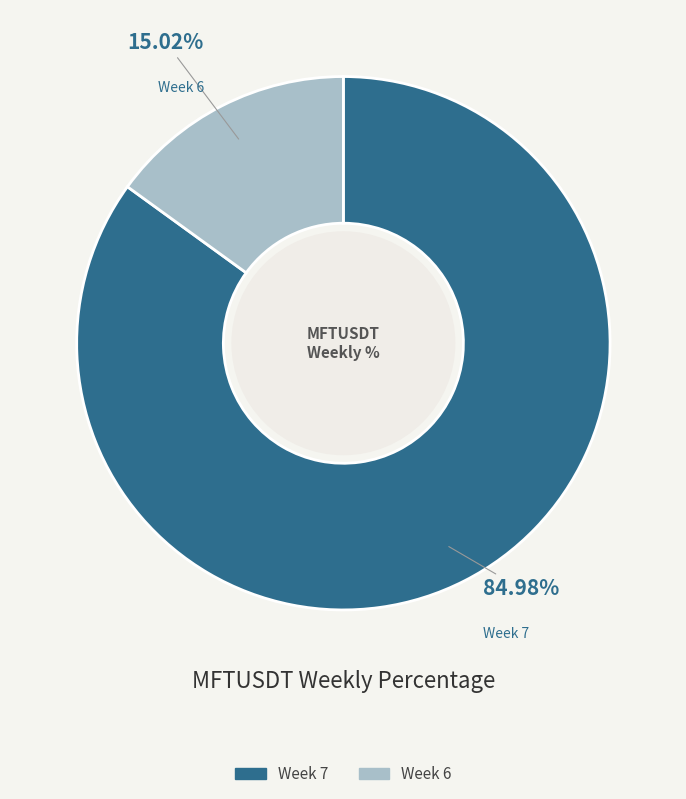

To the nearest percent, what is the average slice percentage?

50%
########################################
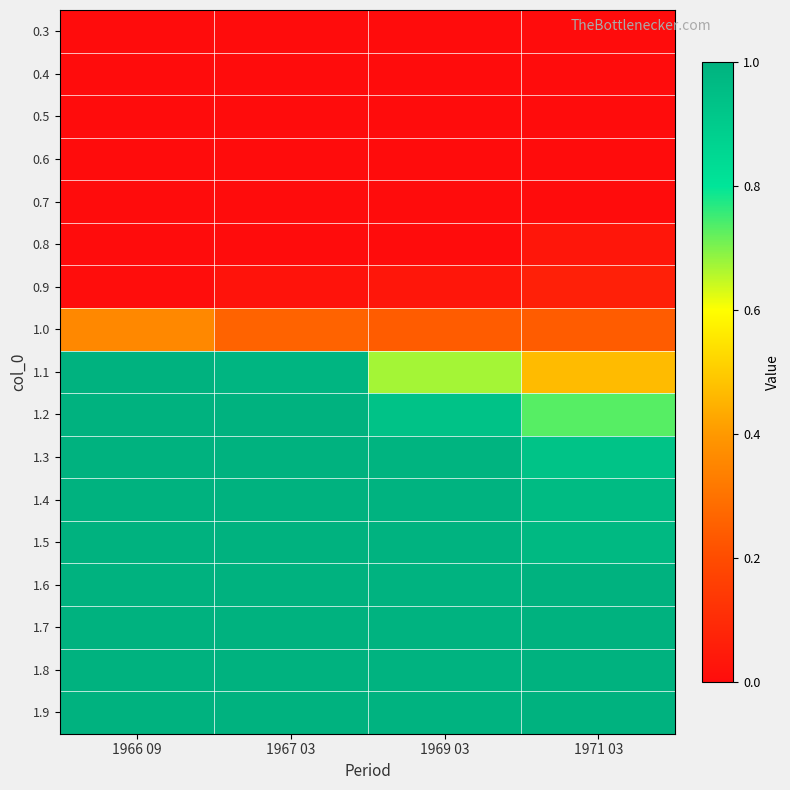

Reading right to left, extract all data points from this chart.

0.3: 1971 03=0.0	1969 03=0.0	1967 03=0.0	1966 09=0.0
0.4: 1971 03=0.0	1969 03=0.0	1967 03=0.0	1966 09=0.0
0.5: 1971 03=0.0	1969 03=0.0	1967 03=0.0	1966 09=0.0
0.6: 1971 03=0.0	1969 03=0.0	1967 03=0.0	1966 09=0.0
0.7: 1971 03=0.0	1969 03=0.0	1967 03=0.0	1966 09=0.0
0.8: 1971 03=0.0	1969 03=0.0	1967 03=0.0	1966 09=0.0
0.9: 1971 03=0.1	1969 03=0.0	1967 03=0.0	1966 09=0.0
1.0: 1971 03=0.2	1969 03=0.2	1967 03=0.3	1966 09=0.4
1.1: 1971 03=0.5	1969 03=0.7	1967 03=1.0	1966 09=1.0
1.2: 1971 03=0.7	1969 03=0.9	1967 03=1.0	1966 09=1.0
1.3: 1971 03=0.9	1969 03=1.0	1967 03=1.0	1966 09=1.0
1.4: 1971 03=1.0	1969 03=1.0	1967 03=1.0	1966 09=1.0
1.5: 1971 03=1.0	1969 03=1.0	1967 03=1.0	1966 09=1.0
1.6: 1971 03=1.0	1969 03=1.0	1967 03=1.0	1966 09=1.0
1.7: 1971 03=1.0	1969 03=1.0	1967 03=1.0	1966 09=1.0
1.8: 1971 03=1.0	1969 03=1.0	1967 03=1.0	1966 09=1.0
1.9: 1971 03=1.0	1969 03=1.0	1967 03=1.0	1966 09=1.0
########################################
■ **WORK TASK**:
Gather every line of the records above that contains the word "percentage", and copy each one out.

■ **ANSWER BELOW**:
To the nearest percent, what is the average slice percentage?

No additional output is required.